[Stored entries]
***

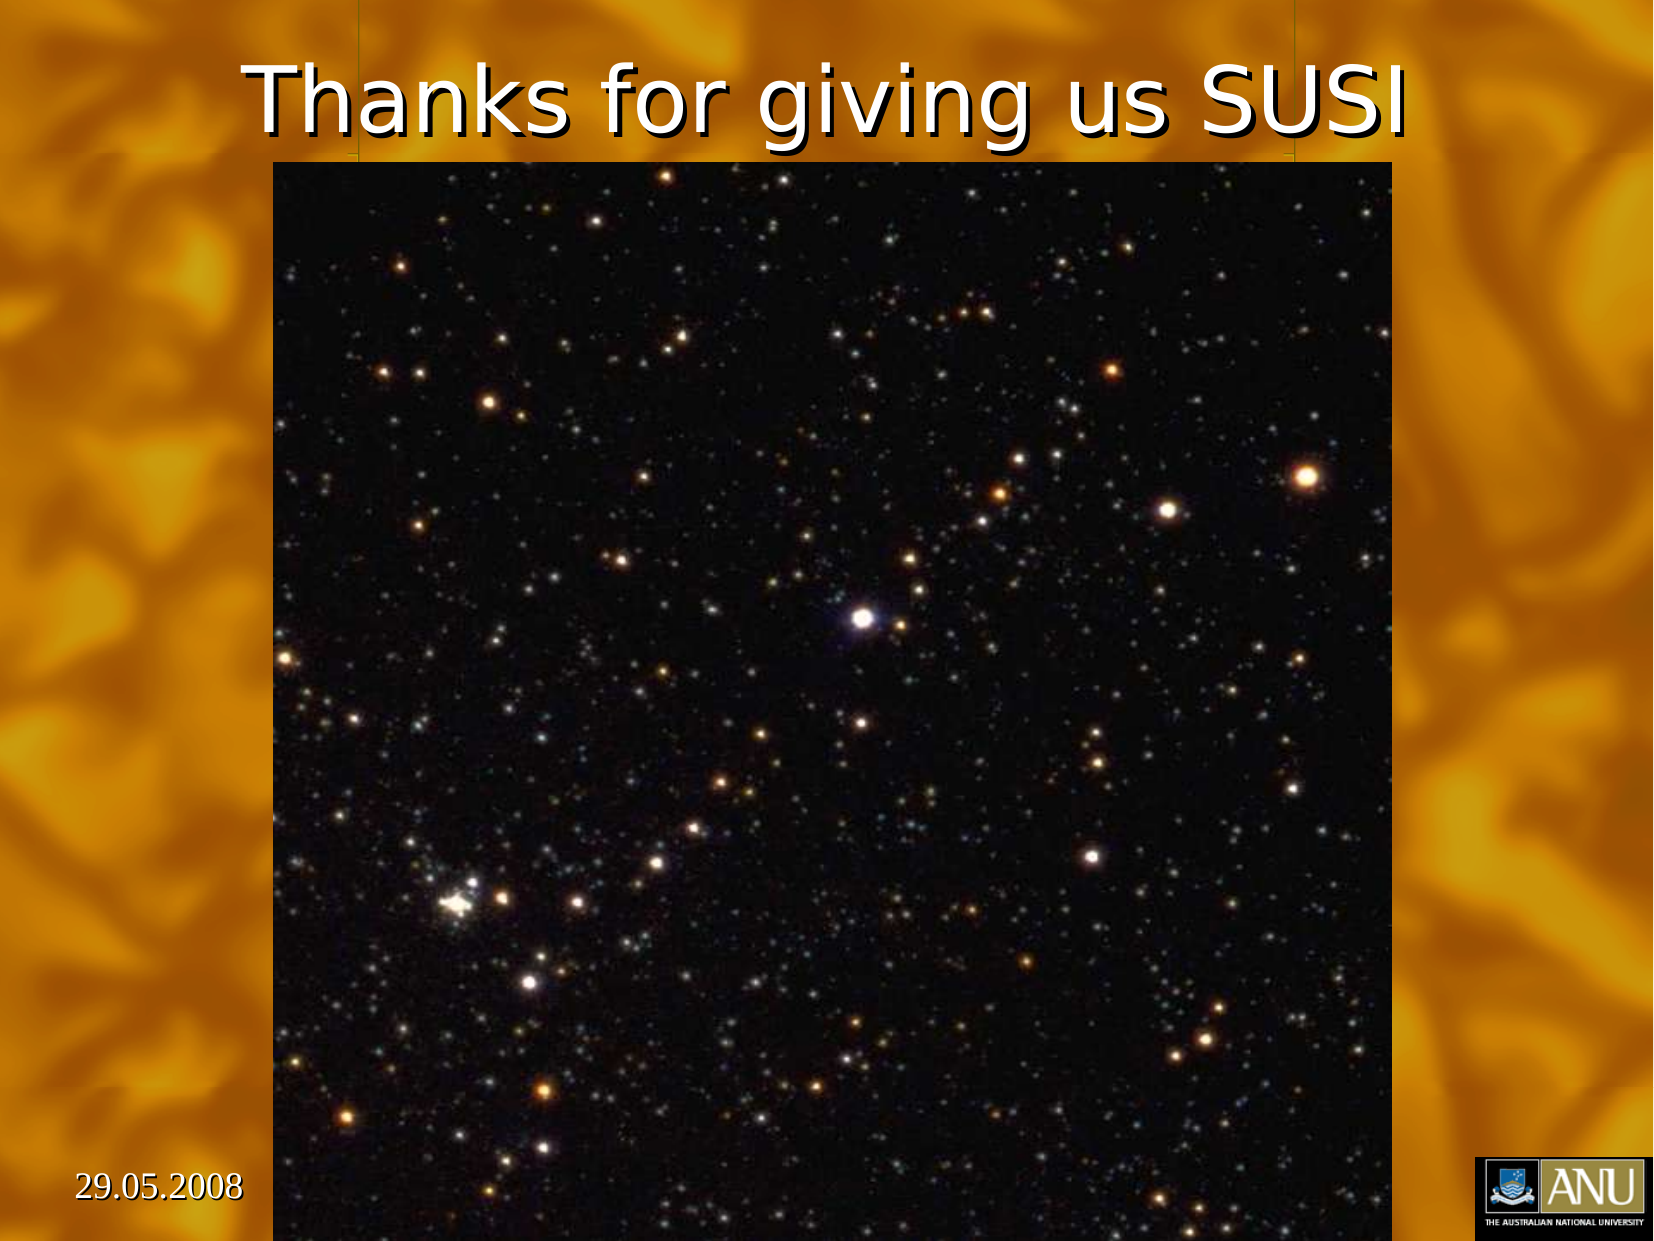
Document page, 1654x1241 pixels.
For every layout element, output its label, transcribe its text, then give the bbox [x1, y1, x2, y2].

title Thanks for giving us SUSI [82, 39, 1571, 163]
picture [0, 0, 1654, 1241]
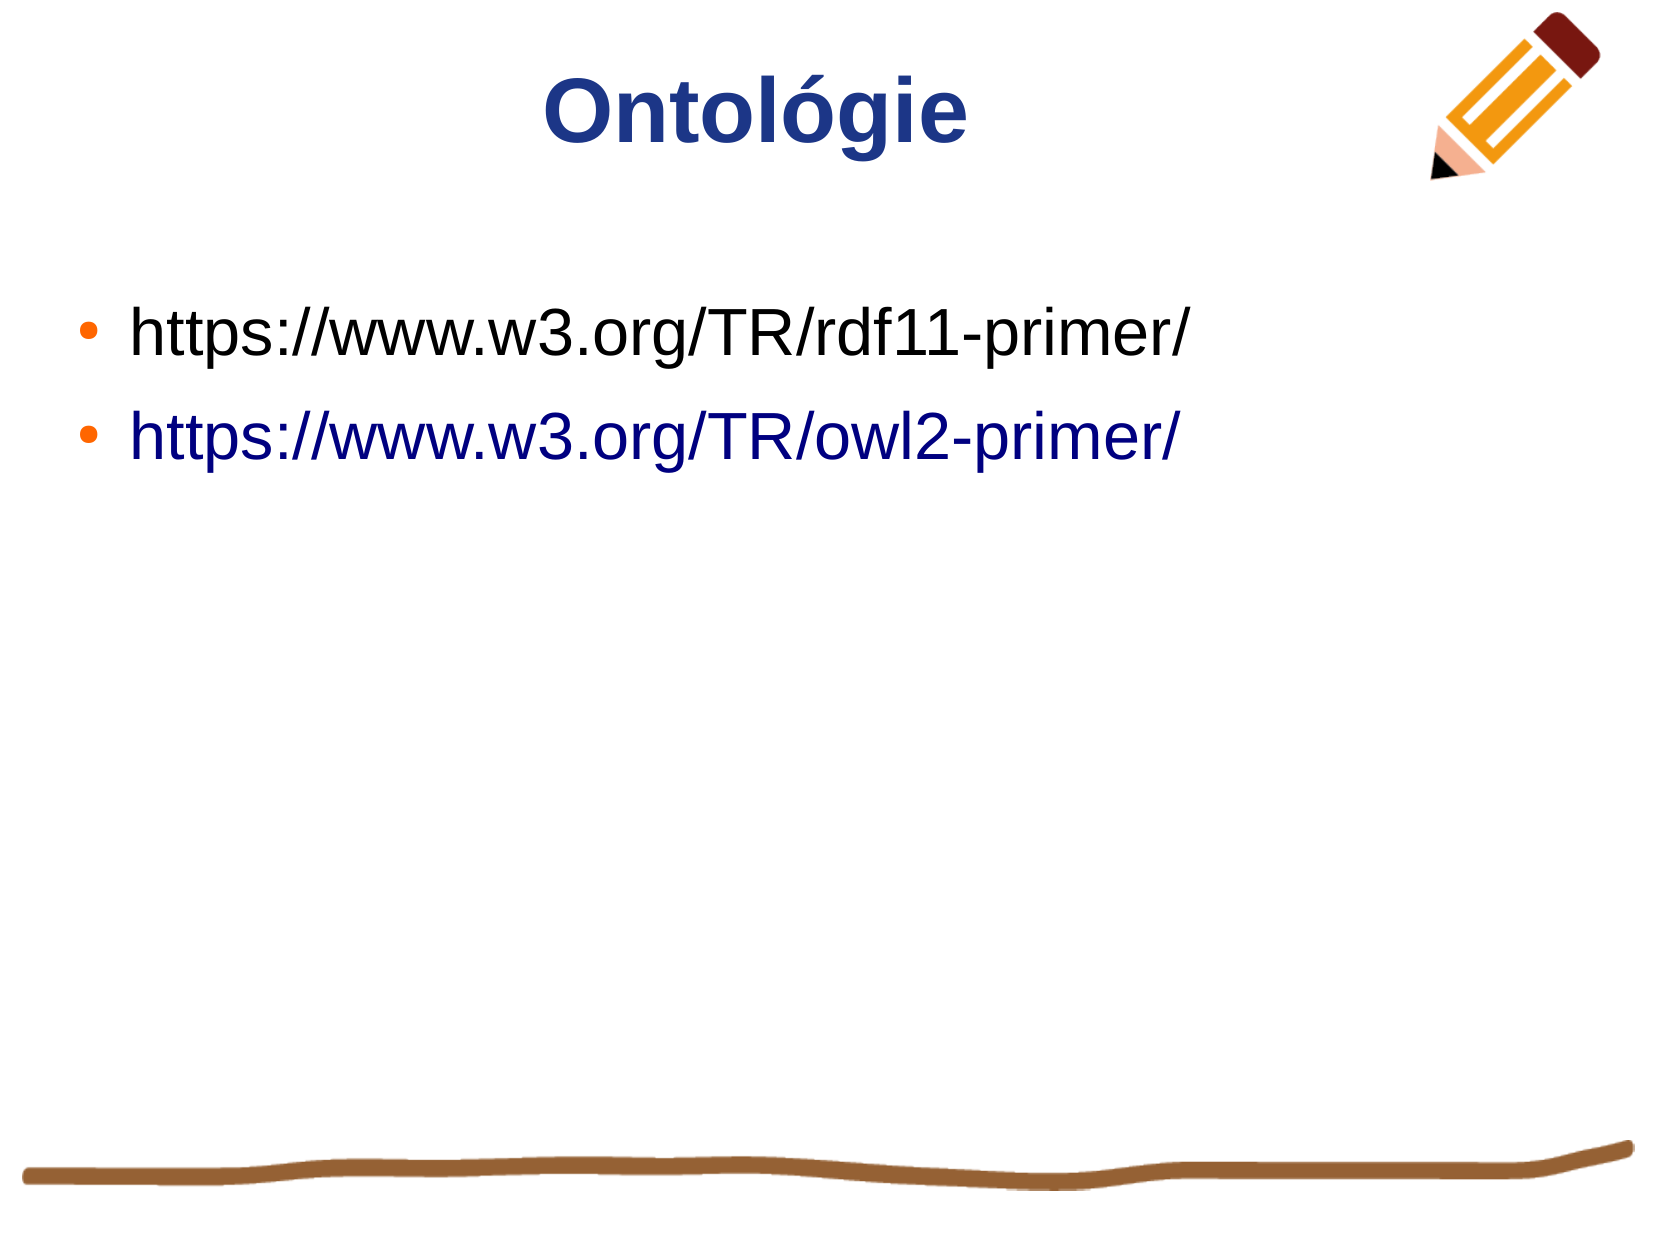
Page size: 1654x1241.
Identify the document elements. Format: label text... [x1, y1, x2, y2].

picture [22, 1140, 1635, 1191]
picture [1430, 12, 1601, 181]
title Ontológie [82, 49, 1430, 172]
list https://www.w3.org/TR/rdf11-primer/ https://www.w3.org/TR/owl2-primer/ [59, 295, 1548, 1127]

***

### GIVEN PROBLEM
Which of the lines above contain the string "text"? Extract each of them, treating uppercase and lowercase as different.

### FINAL RESULT
For every layout element, output its label, transcribe its text, then give the bbox [x1, y1, x2, y2].
Identify the document elements. Format: label text... [x1, y1, x2, y2].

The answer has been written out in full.